[TASK REQUIREMENTS]: Every entry below is to be copied exactly, with nothing left out.

══════════

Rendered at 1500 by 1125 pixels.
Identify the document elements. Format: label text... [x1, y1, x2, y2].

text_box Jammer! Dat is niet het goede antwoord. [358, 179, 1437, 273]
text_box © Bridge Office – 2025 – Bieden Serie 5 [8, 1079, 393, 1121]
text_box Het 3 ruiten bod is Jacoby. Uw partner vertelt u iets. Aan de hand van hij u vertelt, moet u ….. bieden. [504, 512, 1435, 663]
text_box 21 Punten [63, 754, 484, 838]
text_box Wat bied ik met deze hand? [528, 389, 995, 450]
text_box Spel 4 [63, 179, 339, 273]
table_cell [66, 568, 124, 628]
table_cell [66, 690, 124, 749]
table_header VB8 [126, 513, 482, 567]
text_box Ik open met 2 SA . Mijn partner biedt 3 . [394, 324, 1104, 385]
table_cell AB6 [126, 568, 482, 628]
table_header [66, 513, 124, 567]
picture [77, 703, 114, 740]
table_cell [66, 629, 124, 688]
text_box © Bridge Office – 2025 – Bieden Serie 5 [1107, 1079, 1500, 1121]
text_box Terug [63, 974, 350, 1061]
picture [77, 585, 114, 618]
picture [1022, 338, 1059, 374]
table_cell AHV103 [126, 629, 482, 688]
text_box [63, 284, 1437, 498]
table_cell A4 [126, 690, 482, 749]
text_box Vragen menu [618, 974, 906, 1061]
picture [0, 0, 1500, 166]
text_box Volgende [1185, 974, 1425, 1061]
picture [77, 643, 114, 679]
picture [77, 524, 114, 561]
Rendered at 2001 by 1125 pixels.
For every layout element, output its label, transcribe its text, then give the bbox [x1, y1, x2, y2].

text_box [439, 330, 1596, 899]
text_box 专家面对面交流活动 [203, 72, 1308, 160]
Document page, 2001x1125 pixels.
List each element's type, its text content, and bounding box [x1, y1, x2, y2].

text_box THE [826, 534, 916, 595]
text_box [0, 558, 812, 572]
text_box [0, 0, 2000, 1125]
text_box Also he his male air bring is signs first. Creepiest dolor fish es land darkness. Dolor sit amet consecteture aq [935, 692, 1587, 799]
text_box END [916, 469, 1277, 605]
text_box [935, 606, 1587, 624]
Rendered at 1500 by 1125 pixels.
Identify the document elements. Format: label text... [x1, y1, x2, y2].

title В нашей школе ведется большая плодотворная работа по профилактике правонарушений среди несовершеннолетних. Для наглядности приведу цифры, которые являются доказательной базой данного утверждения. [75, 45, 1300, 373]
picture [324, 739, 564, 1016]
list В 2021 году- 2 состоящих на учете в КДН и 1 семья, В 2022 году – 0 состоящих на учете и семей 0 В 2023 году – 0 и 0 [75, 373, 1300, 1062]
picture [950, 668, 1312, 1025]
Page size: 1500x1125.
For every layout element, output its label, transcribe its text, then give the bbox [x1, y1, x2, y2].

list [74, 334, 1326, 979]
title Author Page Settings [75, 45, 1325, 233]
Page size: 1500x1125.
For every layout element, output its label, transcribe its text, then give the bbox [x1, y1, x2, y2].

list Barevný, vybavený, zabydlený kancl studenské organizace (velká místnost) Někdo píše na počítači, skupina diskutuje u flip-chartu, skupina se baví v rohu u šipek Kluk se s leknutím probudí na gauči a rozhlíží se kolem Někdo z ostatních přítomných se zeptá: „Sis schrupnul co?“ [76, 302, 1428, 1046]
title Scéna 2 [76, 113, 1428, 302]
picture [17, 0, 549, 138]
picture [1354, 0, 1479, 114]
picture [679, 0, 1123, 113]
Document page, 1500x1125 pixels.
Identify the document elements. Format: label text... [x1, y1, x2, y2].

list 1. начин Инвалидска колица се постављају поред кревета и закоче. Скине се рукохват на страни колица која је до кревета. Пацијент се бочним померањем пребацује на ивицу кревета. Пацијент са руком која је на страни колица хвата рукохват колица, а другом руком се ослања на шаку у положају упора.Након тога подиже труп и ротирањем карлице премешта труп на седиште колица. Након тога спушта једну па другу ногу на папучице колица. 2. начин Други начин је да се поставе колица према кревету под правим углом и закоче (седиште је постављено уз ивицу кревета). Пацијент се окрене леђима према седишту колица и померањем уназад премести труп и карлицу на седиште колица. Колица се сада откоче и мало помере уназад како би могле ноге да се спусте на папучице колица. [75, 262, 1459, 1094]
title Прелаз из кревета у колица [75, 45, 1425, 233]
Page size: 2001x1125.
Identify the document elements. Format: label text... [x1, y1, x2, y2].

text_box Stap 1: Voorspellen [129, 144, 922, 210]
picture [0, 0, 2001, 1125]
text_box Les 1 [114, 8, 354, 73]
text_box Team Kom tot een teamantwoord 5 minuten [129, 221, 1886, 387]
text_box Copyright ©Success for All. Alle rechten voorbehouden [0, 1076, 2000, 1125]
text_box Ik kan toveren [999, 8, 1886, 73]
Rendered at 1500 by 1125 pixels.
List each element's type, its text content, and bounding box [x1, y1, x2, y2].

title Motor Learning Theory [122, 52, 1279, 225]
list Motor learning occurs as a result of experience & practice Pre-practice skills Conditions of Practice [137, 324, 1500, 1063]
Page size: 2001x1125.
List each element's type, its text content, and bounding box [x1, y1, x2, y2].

══════════

[THE ANSWER]:
Rendered at 1500 by 1125 pixels.
Identify the document elements. Format: label text... [x1, y1, x2, y2].

text_box Jammer! Dat is niet het goede antwoord. [358, 179, 1437, 273]
text_box © Bridge Office – 2025 – Bieden Serie 5 [8, 1079, 393, 1121]
text_box Het 3 ruiten bod is Jacoby. Uw partner vertelt u iets. Aan de hand van hij u vertelt, moet u ….. bieden. [504, 512, 1435, 663]
text_box 21 Punten [63, 754, 484, 838]
text_box Wat bied ik met deze hand? [528, 389, 995, 450]
text_box Spel 4 [63, 179, 339, 273]
table_cell [66, 568, 124, 628]
table_cell [66, 690, 124, 749]
table_header VB8 [126, 513, 482, 567]
text_box Ik open met 2 SA . Mijn partner biedt 3 . [394, 324, 1104, 385]
table_cell AB6 [126, 568, 482, 628]
table_header [66, 513, 124, 567]
picture [77, 703, 114, 740]
table_cell [66, 629, 124, 688]
text_box © Bridge Office – 2025 – Bieden Serie 5 [1107, 1079, 1500, 1121]
text_box Terug [63, 974, 350, 1061]
picture [77, 585, 114, 618]
picture [1022, 338, 1059, 374]
table_cell AHV103 [126, 629, 482, 688]
text_box [63, 284, 1437, 498]
table_cell A4 [126, 690, 482, 749]
text_box Vragen menu [618, 974, 906, 1061]
picture [0, 0, 1500, 166]
text_box Volgende [1185, 974, 1425, 1061]
picture [77, 643, 114, 679]
picture [77, 524, 114, 561]
Rendered at 2001 by 1125 pixels.
For every layout element, output its label, transcribe its text, then give the bbox [x1, y1, x2, y2].

text_box [439, 330, 1596, 899]
text_box 专家面对面交流活动 [203, 72, 1308, 160]
Document page, 2001x1125 pixels.
List each element's type, its text content, and bounding box [x1, y1, x2, y2].

text_box THE [826, 534, 916, 595]
text_box [0, 558, 812, 572]
text_box [0, 0, 2000, 1125]
text_box Also he his male air bring is signs first. Creepiest dolor fish es land darkness. Dolor sit amet consecteture aq [935, 692, 1587, 799]
text_box END [916, 469, 1277, 605]
text_box [935, 606, 1587, 624]
Rendered at 1500 by 1125 pixels.
Identify the document elements. Format: label text... [x1, y1, x2, y2].

title В нашей школе ведется большая плодотворная работа по профилактике правонарушений среди несовершеннолетних. Для наглядности приведу цифры, которые являются доказательной базой данного утверждения. [75, 45, 1300, 373]
picture [324, 739, 564, 1016]
list В 2021 году- 2 состоящих на учете в КДН и 1 семья, В 2022 году – 0 состоящих на учете и семей 0 В 2023 году – 0 и 0 [75, 373, 1300, 1062]
picture [950, 668, 1312, 1025]
Page size: 1500x1125.
For every layout element, output its label, transcribe its text, then give the bbox [x1, y1, x2, y2].

list [74, 334, 1326, 979]
title Author Page Settings [75, 45, 1325, 233]
Page size: 1500x1125.
For every layout element, output its label, transcribe its text, then give the bbox [x1, y1, x2, y2].

list Barevný, vybavený, zabydlený kancl studenské organizace (velká místnost) Někdo píše na počítači, skupina diskutuje u flip-chartu, skupina se baví v rohu u šipek Kluk se s leknutím probudí na gauči a rozhlíží se kolem Někdo z ostatních přítomných se zeptá: „Sis schrupnul co?“ [76, 302, 1428, 1046]
title Scéna 2 [76, 113, 1428, 302]
picture [17, 0, 549, 138]
picture [1354, 0, 1479, 114]
picture [679, 0, 1123, 113]
Document page, 1500x1125 pixels.
Identify the document elements. Format: label text... [x1, y1, x2, y2].

list 1. начин Инвалидска колица се постављају поред кревета и закоче. Скине се рукохват на страни колица која је до кревета. Пацијент се бочним померањем пребацује на ивицу кревета. Пацијент са руком која је на страни колица хвата рукохват колица, а другом руком се ослања на шаку у положају упора.Након тога подиже труп и ротирањем карлице премешта труп на седиште колица. Након тога спушта једну па другу ногу на папучице колица. 2. начин Други начин је да се поставе колица према кревету под правим углом и закоче (седиште је постављено уз ивицу кревета). Пацијент се окрене леђима према седишту колица и померањем уназад премести труп и карлицу на седиште колица. Колица се сада откоче и мало помере уназад како би могле ноге да се спусте на папучице колица. [75, 262, 1459, 1094]
title Прелаз из кревета у колица [75, 45, 1425, 233]
Page size: 2001x1125.
Identify the document elements. Format: label text... [x1, y1, x2, y2].

text_box Stap 1: Voorspellen [129, 144, 922, 210]
picture [0, 0, 2001, 1125]
text_box Les 1 [114, 8, 354, 73]
text_box Team Kom tot een teamantwoord 5 minuten [129, 221, 1886, 387]
text_box Copyright ©Success for All. Alle rechten voorbehouden [0, 1076, 2000, 1125]
text_box Ik kan toveren [999, 8, 1886, 73]
Rendered at 1500 by 1125 pixels.
List each element's type, its text content, and bounding box [x1, y1, x2, y2].

title Motor Learning Theory [122, 52, 1279, 225]
list Motor learning occurs as a result of experience & practice Pre-practice skills Conditions of Practice [137, 324, 1500, 1063]
Page size: 2001x1125.
List each element's type, its text content, and bounding box [x1, y1, x2, y2].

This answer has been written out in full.